Tuesday, April 12, 2005

All Through the Night

Last week, I wrote about the importance of a good night's sleep for rejuvenation and health. Of course, besides getting enough sleep, the key to a good night's sleep is having the right mattress. How do you know if "memory foam," pocketed coils" or "air technology" is right for you? "The simple answer is -- lie down and see," says David Borenstein, MD, author of Back in Control! A Conventional and Complementary Prescription for Eliminating Back Pain. "Of course, with the wide selection out there, that could take a while." The following guide will get you started. Once you've narrowed your choices, be sure to try out each one by lying on your back for at least five minutes, says Dr. Borenstein. "A mattress may feel great initially, but once you lie on it for several minutes, you may notice that your hips start to ache or your back gets tight. Give your body time to settle into it."

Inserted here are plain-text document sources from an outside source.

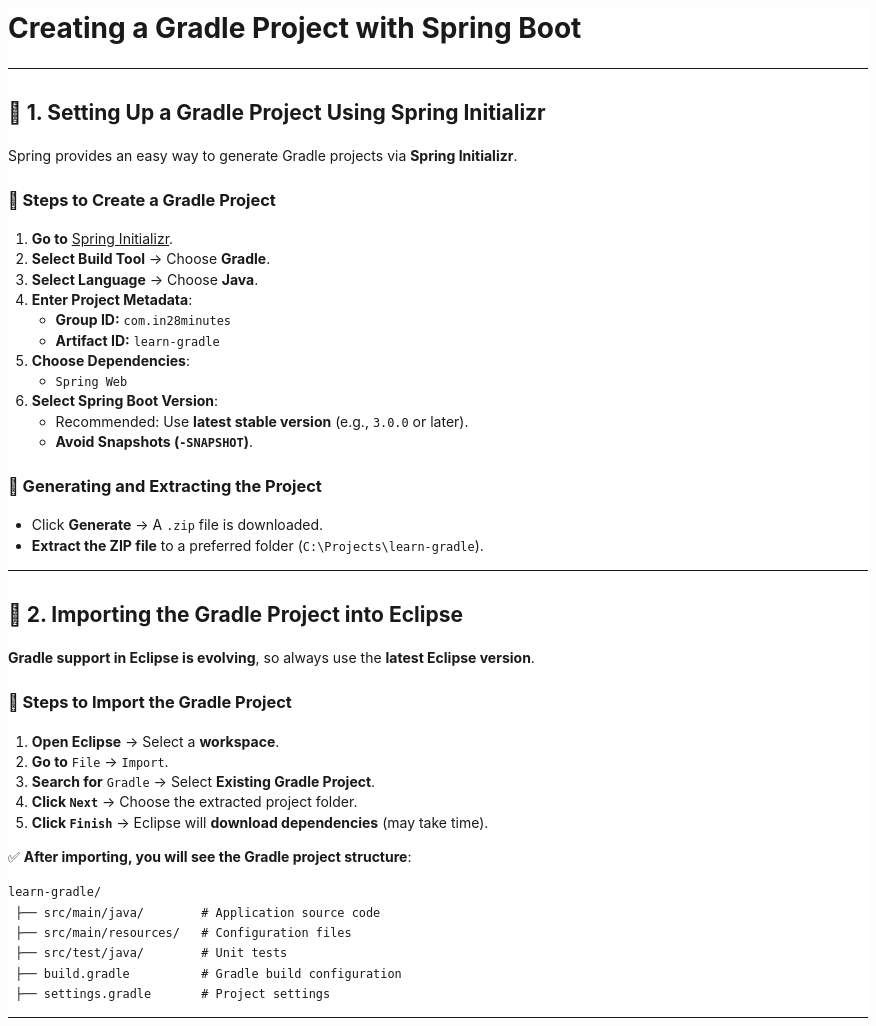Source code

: # Creating a Gradle Project with Spring Boot

---

## **📌 1. Setting Up a Gradle Project Using Spring Initializr**

Spring provides an easy way to generate Gradle projects via **Spring
Initializr**.

### **🔹 Steps to Create a Gradle Project**

1. **Go to** [Spring Initializr](https://start.spring.io/).
2. **Select Build Tool** → Choose **Gradle**.
3. **Select Language** → Choose **Java**.
4. **Enter Project Metadata**:
   - **Group ID:** `com.in28minutes`
   - **Artifact ID:** `learn-gradle`
5. **Choose Dependencies**:
   - `Spring Web`
6. **Select Spring Boot Version**:
   - Recommended: Use **latest stable version** (e.g., `3.0.0` or later).
   - **Avoid Snapshots (`-SNAPSHOT`)**.

### **🔹 Generating and Extracting the Project**

- Click **Generate** → A `.zip` file is downloaded.
- **Extract the ZIP file** to a preferred folder (`C:\Projects\learn-gradle`).

---

## **📌 2. Importing the Gradle Project into Eclipse**

**Gradle support in Eclipse is evolving**, so always use the **latest Eclipse
version**.

### **🔹 Steps to Import the Gradle Project**

1. **Open Eclipse** → Select a **workspace**.
2. **Go to** `File` → `Import`.
3. **Search for** `Gradle` → Select **Existing Gradle Project**.
4. **Click `Next`** → Choose the extracted project folder.
5. **Click `Finish`** → Eclipse will **download dependencies** (may take time).

✅ **After importing, you will see the Gradle project structure**:

```
learn-gradle/
 ├── src/main/java/        # Application source code
 ├── src/main/resources/   # Configuration files
 ├── src/test/java/        # Unit tests
 ├── build.gradle          # Gradle build configuration
 ├── settings.gradle       # Project settings
```

---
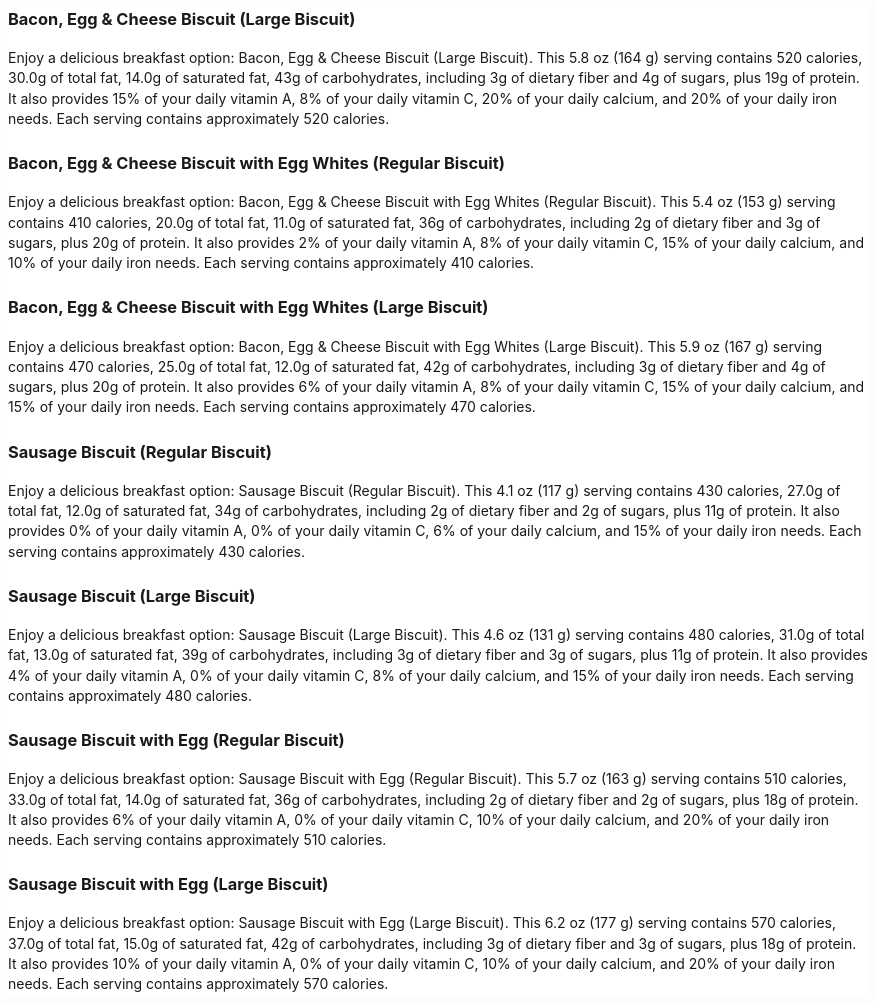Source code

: ### Bacon, Egg & Cheese Biscuit (Large Biscuit)
Enjoy a delicious breakfast option: Bacon, Egg & Cheese Biscuit (Large Biscuit). This 5.8 oz (164 g) serving contains 520 calories, 30.0g of total fat, 14.0g of saturated fat, 43g of carbohydrates, including 3g of dietary fiber and 4g of sugars, plus 19g of protein. It also provides 15% of your daily vitamin A, 8% of your daily vitamin C, 20% of your daily calcium, and 20% of your daily iron needs. Each serving contains approximately 520 calories.

### Bacon, Egg & Cheese Biscuit with Egg Whites (Regular Biscuit)
Enjoy a delicious breakfast option: Bacon, Egg & Cheese Biscuit with Egg Whites (Regular Biscuit). This 5.4 oz (153 g) serving contains 410 calories, 20.0g of total fat, 11.0g of saturated fat, 36g of carbohydrates, including 2g of dietary fiber and 3g of sugars, plus 20g of protein. It also provides 2% of your daily vitamin A, 8% of your daily vitamin C, 15% of your daily calcium, and 10% of your daily iron needs. Each serving contains approximately 410 calories.

### Bacon, Egg & Cheese Biscuit with Egg Whites (Large Biscuit)
Enjoy a delicious breakfast option: Bacon, Egg & Cheese Biscuit with Egg Whites (Large Biscuit). This 5.9 oz (167 g) serving contains 470 calories, 25.0g of total fat, 12.0g of saturated fat, 42g of carbohydrates, including 3g of dietary fiber and 4g of sugars, plus 20g of protein. It also provides 6% of your daily vitamin A, 8% of your daily vitamin C, 15% of your daily calcium, and 15% of your daily iron needs. Each serving contains approximately 470 calories.

### Sausage Biscuit (Regular Biscuit)
Enjoy a delicious breakfast option: Sausage Biscuit (Regular Biscuit). This 4.1 oz (117 g) serving contains 430 calories, 27.0g of total fat, 12.0g of saturated fat, 34g of carbohydrates, including 2g of dietary fiber and 2g of sugars, plus 11g of protein. It also provides 0% of your daily vitamin A, 0% of your daily vitamin C, 6% of your daily calcium, and 15% of your daily iron needs. Each serving contains approximately 430 calories.

### Sausage Biscuit (Large Biscuit)
Enjoy a delicious breakfast option: Sausage Biscuit (Large Biscuit). This 4.6 oz (131 g) serving contains 480 calories, 31.0g of total fat, 13.0g of saturated fat, 39g of carbohydrates, including 3g of dietary fiber and 3g of sugars, plus 11g of protein. It also provides 4% of your daily vitamin A, 0% of your daily vitamin C, 8% of your daily calcium, and 15% of your daily iron needs. Each serving contains approximately 480 calories.

### Sausage Biscuit with Egg (Regular Biscuit)
Enjoy a delicious breakfast option: Sausage Biscuit with Egg (Regular Biscuit). This 5.7 oz (163 g) serving contains 510 calories, 33.0g of total fat, 14.0g of saturated fat, 36g of carbohydrates, including 2g of dietary fiber and 2g of sugars, plus 18g of protein. It also provides 6% of your daily vitamin A, 0% of your daily vitamin C, 10% of your daily calcium, and 20% of your daily iron needs. Each serving contains approximately 510 calories.

### Sausage Biscuit with Egg (Large Biscuit)
Enjoy a delicious breakfast option: Sausage Biscuit with Egg (Large Biscuit). This 6.2 oz (177 g) serving contains 570 calories, 37.0g of total fat, 15.0g of saturated fat, 42g of carbohydrates, including 3g of dietary fiber and 3g of sugars, plus 18g of protein. It also provides 10% of your daily vitamin A, 0% of your daily vitamin C, 10% of your daily calcium, and 20% of your daily iron needs. Each serving contains approximately 570 calories.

Because 80% of the population will complain of back pain at some point in their lives, the first thing many people wonder about is what type of mattress is best for them. The pat answer used to be "the firmer the better." But a new study of more than 300 men and women with chronic low-back pain reported that those who slept on a medium-firm mattress for 90 days were twice as likely to say they felt less back pain and needed even fewer painkillers than those who slept on a firm mattress for the same period. "It comes down to whether you're more comfortable with your spine in the natural 'S' curve position that every spine has, or whether you feel better with it a little flattened out," says Dr. Borenstein. "If lying on your back with your legs perfectly straight is comfortable for you, you'll probably like a firmer mattress because it maintains the natural curvature of your back. If you're more comfortable when you bend your knees, it means you prefer to flatten your spine and relieve some of the pressure. In that case, go with a mattress that has some 'give' so your back can sink down a little." If you have pain in the upper back or neck, a slightly softer mattress will allow your head and upper back to sink into the bed for better support and pressure relief there, too. Proper pillow support also is important for people with neck pain. You want a pillow that allows your head to be naturally aligned with your back -- the way it is when you are standing upright. It shouldn't be so firm that your head flexes forward or so soft that your head extends too far back.
The bedding world has a language all its own to describe the various mattress materials, types and configurations. Here's what it all means:
*Innerspring: This is the most popular type of mattress. It uses tempered steel coils along with insulation and cushioning. A salesperson may try to sell you on a mattress based on "coil counts" or "wire gauges" (meaning the thickness of the springs -- the lower the number, the thicker the steel), but don't buy it. A higher coil count or lower wire gauge doesn't automatically make a better bed. The most important factor is that the mattress uses "pocketed coil spring technology," meaning that the springs are individually pocketed to minimize motion transfer when you move, which you do 60 to 70 times a night.
*Foam: Solid foam mattresses have been around for decades. These beds are now available with "viscoelastic" memory foam technology, which allows the bed to mold to the contour of your body by softening in response to your body heat and weight. This is only a good choice if you don't change your sleep position often. Downside: They can be pricey compared with the other types.
*Air technology: This is the new kid on the block. These mattresses feature air-filled chambers that you can "pump up" or "deflate" as you see fit to adjust the firmness of the bed to your liking. (These beds generally allow you to set each side of the bed separately, so everyone is happy.) "These can be a great choice for people who have pain now and then," says Dr. Borenstein. "You can set it firm when you're feeling good, and soften it if you strain your back shoveling snow, for example."
*Pillowtops: Some beds feature a soft layer of material sewn to the top of the mattress to make it feel plusher. These "pillowtops" generally make the mattress more expensive and are strictly a matter of personal choice. The cushioning feel is separate from the firmness of the mattress that works best for you.
*Adjustable: Similar to a hospital bed, these mattresses allow the sleeper to raise the head and foot of the bed for the most comfortable position. "Generally speaking, you only need an adjustable bed if you have a medical condition that makes it difficult for you to get in and out of bed," says Dr. Borenstein.
*Water: Wildly popular in the 1970s and 1980s, water beds are not as common as they once were. Unlike the original, sloshing, constant motion water mattresses of the past, today's water beds are designed like traditional mattress/box spring beds and combine water-filled cores with layers of upholstery for support and comfort. "They're fine for people with healthy backs," says Dr. Borenstein, "but if you have pain or tightness, you'll want more support."
*Thickness: Super-thick mattresses currently are the rage. Some are so lofty you can barely see the headboard. Again, this is a matter of personal preference. Experts agree that a thicker mattress isn't necessarily more comfortable or durable.
*Foundation: Each mattress is paired with a specific box spring for the best support. Be sure, however, to buy the pair rather than to mix and match a mattress with a different box spring. As for those with platform beds that don't take a box spring? The better the quality of the mattress, the better you'll feel. So, get the best you can afford.